NASA had no way to clear the dust

As of May 2022, InSight was producing only one-tenth of the daily energy generated at the start of the mission.

the insight graph shows dust accumulation and power loss

InSight’s solar panels produced about 5,000 watt-hours every Martian day, or sol, after the spacecraft landed in November 2018. But by the spring of 2022, enough dust had settled on the panels to produce only about 500 watt-hours every sol.NASA/JPL-Caltech

NASA engineers have been trying to remove the dust. The team tasked InSight with shaking the solar panels, but that didn’t cancel them.

Then they tasked the robot with picking up the dirt and slowly sliding it past the solar panels. The idea was that some of the large grains of sand would get caught in the wind, bouncing off the solar panels and carrying stubborn dust with them.

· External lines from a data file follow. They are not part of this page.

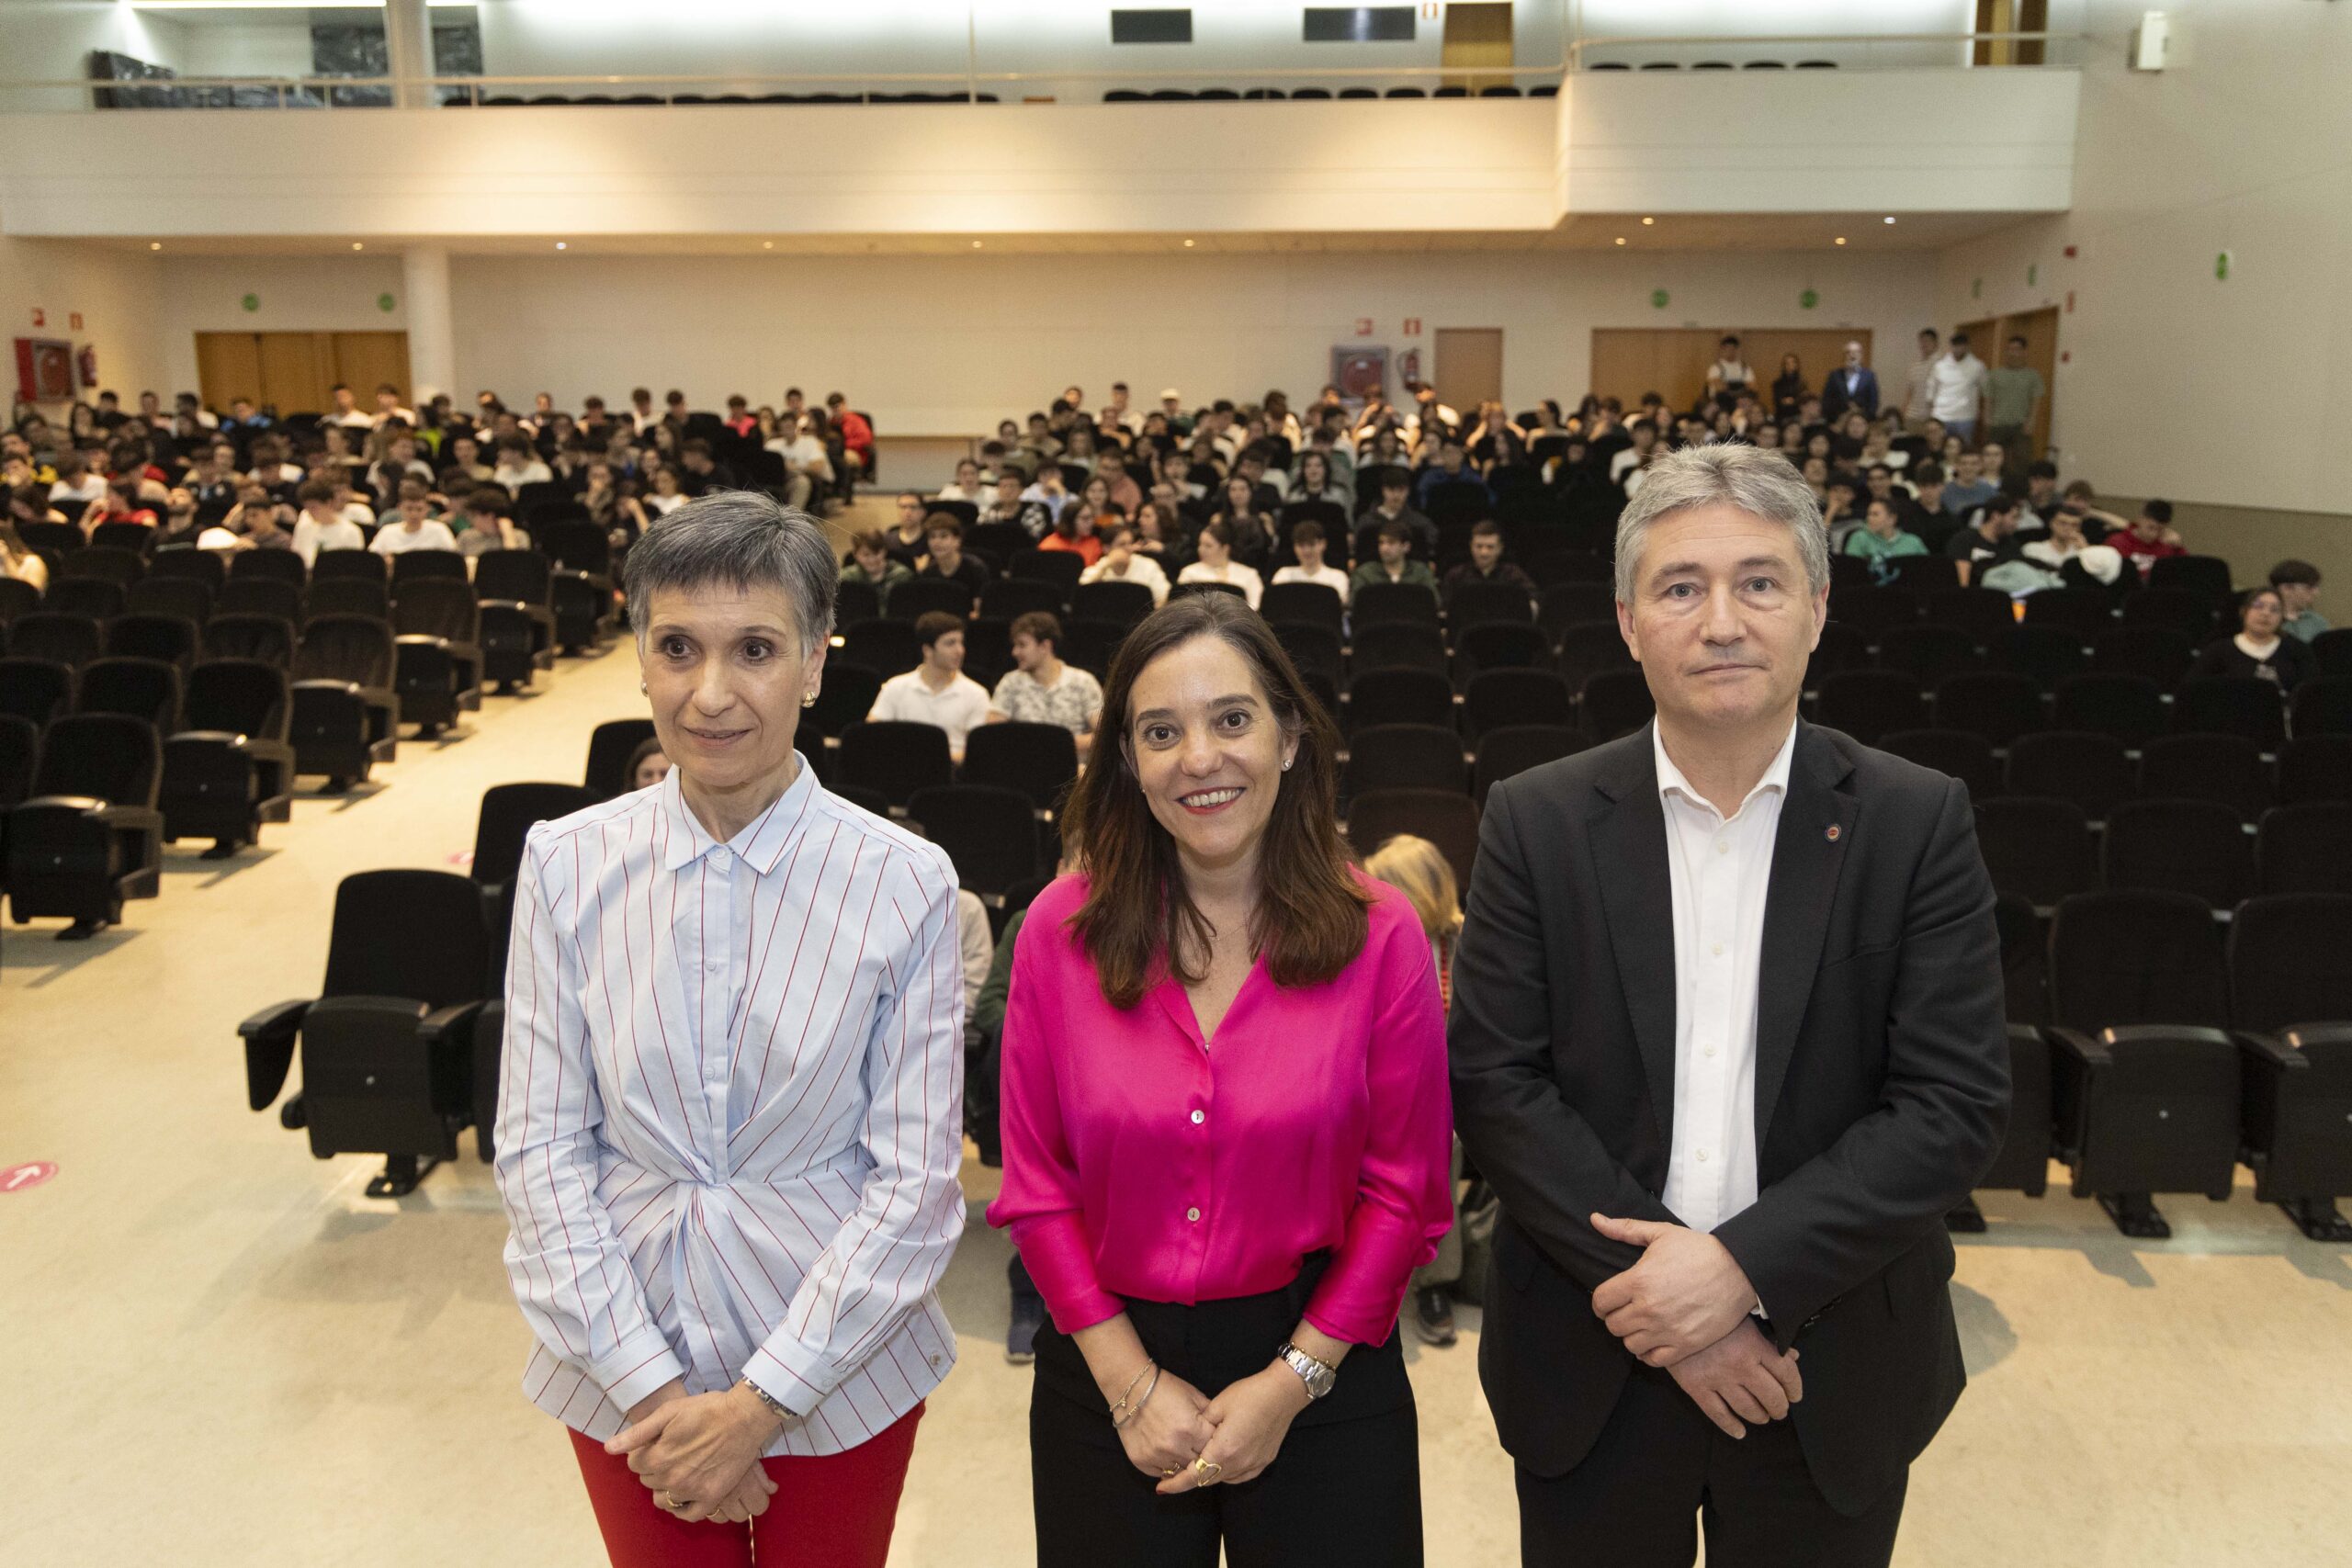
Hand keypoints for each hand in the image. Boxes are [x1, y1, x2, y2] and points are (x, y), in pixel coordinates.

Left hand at [604, 1384, 780, 1524]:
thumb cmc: (706, 1409)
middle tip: (671, 1450)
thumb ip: (637, 1433)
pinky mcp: (711, 1497)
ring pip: (664, 1498)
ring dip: (666, 1485)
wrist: (744, 1417)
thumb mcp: (669, 1411)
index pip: (634, 1463)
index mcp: (658, 1457)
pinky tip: (685, 1494)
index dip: (643, 1450)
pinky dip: (683, 1508)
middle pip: (647, 1480)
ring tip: (679, 1468)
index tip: (657, 1441)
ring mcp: (692, 1490)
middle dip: (653, 1466)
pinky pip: (688, 1514)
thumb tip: (609, 1448)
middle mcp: (672, 1479)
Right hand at [1114, 1367, 1218, 1482]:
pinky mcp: (1141, 1462)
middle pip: (1199, 1464)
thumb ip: (1211, 1415)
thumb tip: (1224, 1429)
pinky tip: (1169, 1455)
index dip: (1216, 1444)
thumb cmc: (1165, 1388)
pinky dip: (1167, 1467)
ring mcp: (1156, 1456)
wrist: (1130, 1388)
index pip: (1214, 1448)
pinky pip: (1161, 1474)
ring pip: (1181, 1472)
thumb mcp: (1194, 1395)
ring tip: (1185, 1452)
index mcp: (1192, 1429)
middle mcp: (1175, 1446)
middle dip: (1202, 1457)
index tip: (1216, 1441)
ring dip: (1185, 1464)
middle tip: (1201, 1449)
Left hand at [1159, 1363, 1308, 1492]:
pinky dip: (1227, 1473)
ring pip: (1224, 1479)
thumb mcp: (1218, 1405)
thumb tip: (1189, 1437)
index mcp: (1224, 1450)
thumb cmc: (1250, 1394)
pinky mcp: (1264, 1462)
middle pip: (1208, 1479)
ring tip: (1197, 1465)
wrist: (1284, 1393)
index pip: (1194, 1476)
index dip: (1176, 1484)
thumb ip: (1200, 1426)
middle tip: (1174, 1473)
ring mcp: (1253, 1464)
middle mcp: (1239, 1463)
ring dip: (1209, 1474)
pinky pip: (1240, 1476)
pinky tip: (1222, 1462)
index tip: (1161, 1488)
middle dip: (1191, 1478)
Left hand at [1589, 1213, 1758, 1367]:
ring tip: (1642, 1324)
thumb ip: (1624, 1228)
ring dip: (1632, 1335)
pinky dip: (1649, 1353)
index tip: (1609, 1300)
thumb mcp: (1661, 1233)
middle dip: (1615, 1317)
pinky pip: (1653, 1360)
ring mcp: (1667, 1330)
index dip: (1601, 1301)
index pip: (1600, 1302)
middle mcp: (1648, 1309)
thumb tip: (1595, 1219)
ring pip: (1630, 1345)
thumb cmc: (1699, 1250)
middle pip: (1612, 1325)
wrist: (1740, 1270)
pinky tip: (1655, 1339)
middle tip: (1627, 1310)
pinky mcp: (1685, 1345)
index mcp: (1639, 1281)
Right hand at [1666, 1319, 1801, 1439]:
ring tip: (1762, 1417)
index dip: (1795, 1387)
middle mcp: (1739, 1365)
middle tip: (1780, 1410)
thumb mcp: (1742, 1319)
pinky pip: (1718, 1414)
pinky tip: (1739, 1431)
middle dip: (1779, 1407)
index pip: (1786, 1373)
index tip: (1795, 1395)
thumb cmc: (1709, 1315)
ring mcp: (1718, 1378)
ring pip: (1748, 1409)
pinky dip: (1731, 1426)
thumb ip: (1768, 1339)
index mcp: (1753, 1344)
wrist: (1668, 1316)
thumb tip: (1792, 1356)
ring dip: (1760, 1417)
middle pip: (1771, 1396)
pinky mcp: (1697, 1387)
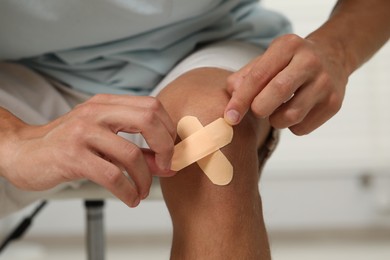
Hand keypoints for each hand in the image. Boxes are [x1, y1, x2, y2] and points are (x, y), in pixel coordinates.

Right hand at [0, 94, 175, 206]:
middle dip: (165, 147)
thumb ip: (138, 150)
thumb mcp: (104, 140)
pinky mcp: (73, 156)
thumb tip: (167, 165)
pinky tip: (130, 198)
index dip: (168, 129)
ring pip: (131, 154)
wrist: (25, 152)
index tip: (170, 151)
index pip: (152, 106)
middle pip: (148, 119)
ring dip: (145, 179)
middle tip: (166, 167)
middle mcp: (96, 112)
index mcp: (106, 104)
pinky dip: (128, 191)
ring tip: (143, 190)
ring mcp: (83, 132)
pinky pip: (112, 175)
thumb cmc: (68, 144)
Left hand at [224, 34, 348, 134]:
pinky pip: (302, 128)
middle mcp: (310, 61)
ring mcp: (326, 83)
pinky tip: (294, 111)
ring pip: (291, 116)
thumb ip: (244, 78)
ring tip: (277, 110)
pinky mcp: (334, 104)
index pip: (259, 76)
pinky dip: (291, 126)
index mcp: (288, 46)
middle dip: (259, 109)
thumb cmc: (288, 63)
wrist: (332, 58)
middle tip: (257, 111)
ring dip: (275, 120)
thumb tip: (233, 99)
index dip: (241, 99)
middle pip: (278, 92)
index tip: (230, 116)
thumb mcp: (266, 61)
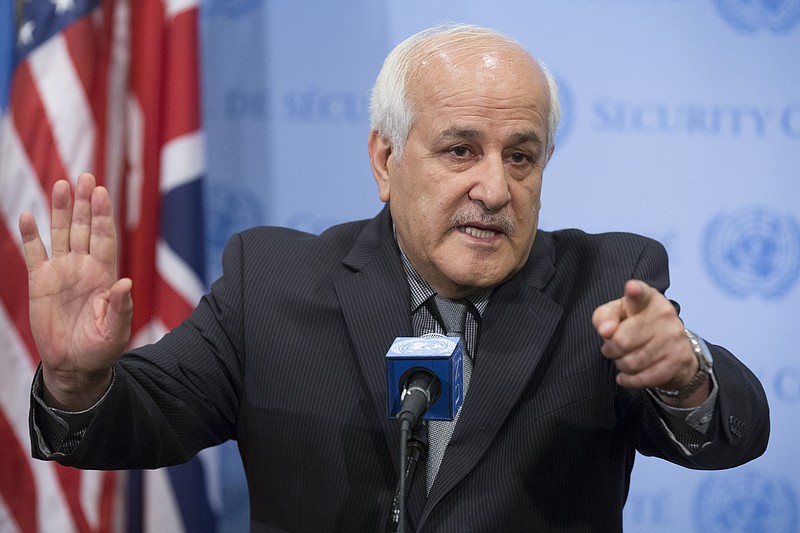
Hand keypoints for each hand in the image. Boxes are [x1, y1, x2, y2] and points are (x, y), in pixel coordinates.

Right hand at [19, 173, 131, 409]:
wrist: (74, 364)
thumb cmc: (101, 348)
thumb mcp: (115, 330)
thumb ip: (121, 307)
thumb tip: (125, 282)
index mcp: (104, 275)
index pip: (105, 238)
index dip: (103, 216)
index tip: (101, 192)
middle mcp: (84, 267)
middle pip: (85, 228)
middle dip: (84, 203)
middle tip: (85, 176)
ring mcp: (61, 271)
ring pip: (61, 233)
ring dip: (61, 210)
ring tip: (61, 184)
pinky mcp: (40, 281)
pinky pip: (34, 253)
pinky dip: (31, 235)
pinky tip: (28, 215)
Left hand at [592, 280, 708, 406]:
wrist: (673, 347)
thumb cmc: (637, 325)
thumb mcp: (617, 314)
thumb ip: (604, 317)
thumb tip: (605, 330)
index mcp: (647, 299)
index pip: (641, 294)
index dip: (635, 291)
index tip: (631, 288)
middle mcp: (664, 315)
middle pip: (622, 340)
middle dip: (610, 349)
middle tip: (611, 348)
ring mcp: (674, 338)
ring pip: (632, 362)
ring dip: (620, 364)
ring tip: (623, 359)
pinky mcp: (679, 360)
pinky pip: (645, 378)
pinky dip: (630, 380)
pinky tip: (626, 375)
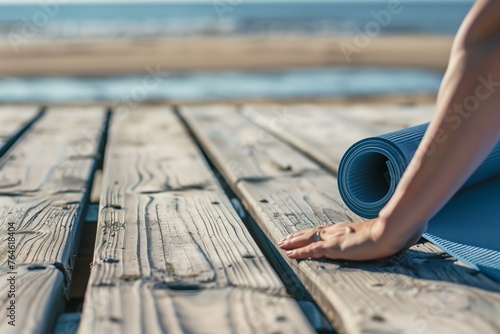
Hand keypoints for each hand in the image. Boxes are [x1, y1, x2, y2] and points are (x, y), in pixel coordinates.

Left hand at [278, 218, 422, 260]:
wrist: (393, 230)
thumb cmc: (393, 231)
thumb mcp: (383, 233)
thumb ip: (381, 234)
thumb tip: (391, 237)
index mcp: (349, 227)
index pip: (326, 229)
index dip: (313, 232)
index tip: (304, 233)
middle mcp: (338, 230)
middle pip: (313, 231)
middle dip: (298, 235)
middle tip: (285, 238)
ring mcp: (335, 238)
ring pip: (308, 238)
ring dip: (294, 241)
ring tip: (282, 244)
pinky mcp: (334, 247)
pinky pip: (312, 250)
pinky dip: (300, 252)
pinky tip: (290, 254)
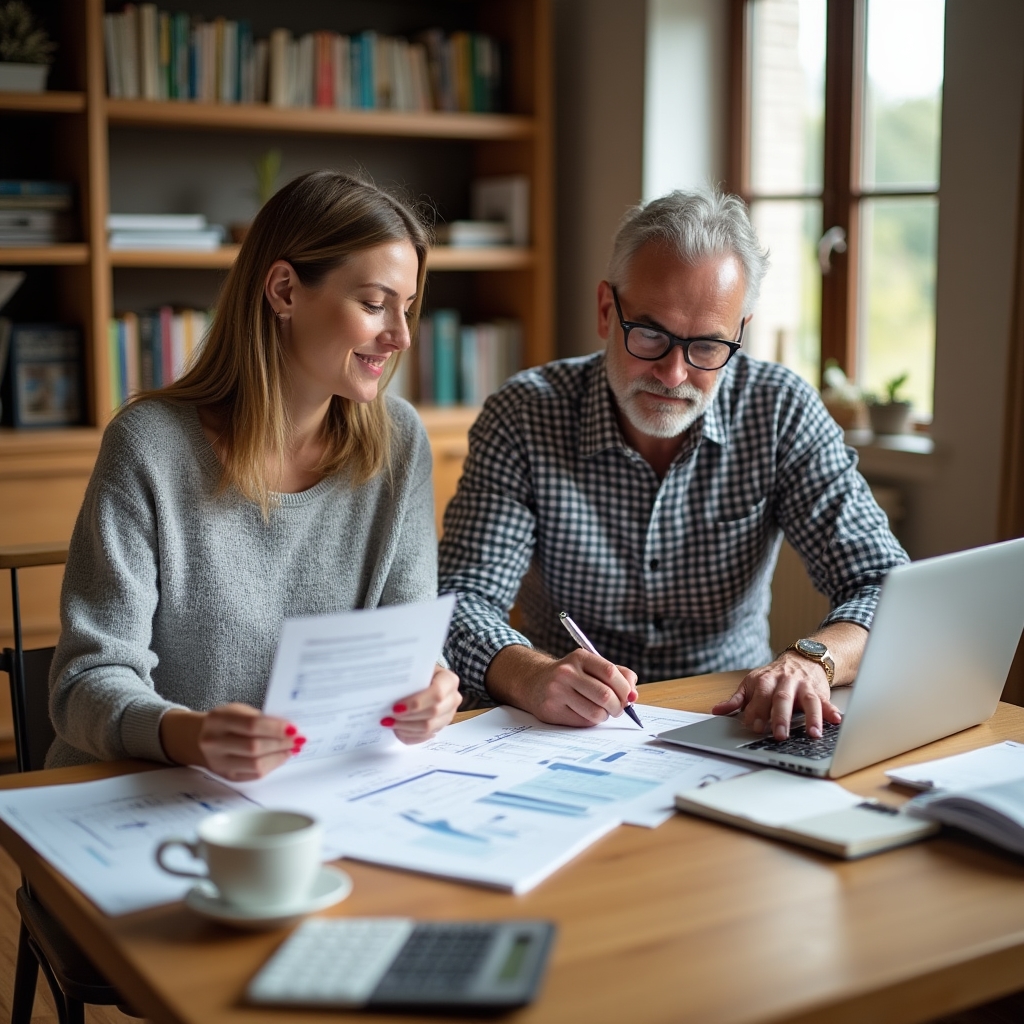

It worked, a little. The first attempt added about 30 watt hours to daily energy production. The team conducted six such dirt-dripping operations, which generated enough energy to keep the seismometer running smoothly.

It didn’t last long. A few months after giving up the mole, engineers had to temporarily shut down InSight’s science instruments, reducing the lander to only essential operations to keep it functional as it weathered Mars’ harsh winter with rationed power.

In 2022, InSight’s power levels dropped enough to activate that failsafe mode at least three times.

InSight isn’t the first robot on Mars to succumb to dust. NASA’s solar-powered Opportunity rover went out of communication during a dust storm in 2018 and never came back online.

NASA’s most recent Mars missions, the Curiosity and Perseverance rovers, are nuclear-powered. They don’t need sunlight to stay operational.

InSight’s mission may be over, but there are many new discoveries to come from its data.

“There’s been so much data coming in that it’s actually been difficult to fully take all the information that’s out there,” Anna Mittelholz, a planetary scientist at Harvard University, previously told Insider. “So I think a lot of studies will result, even after InSight is no longer operational.”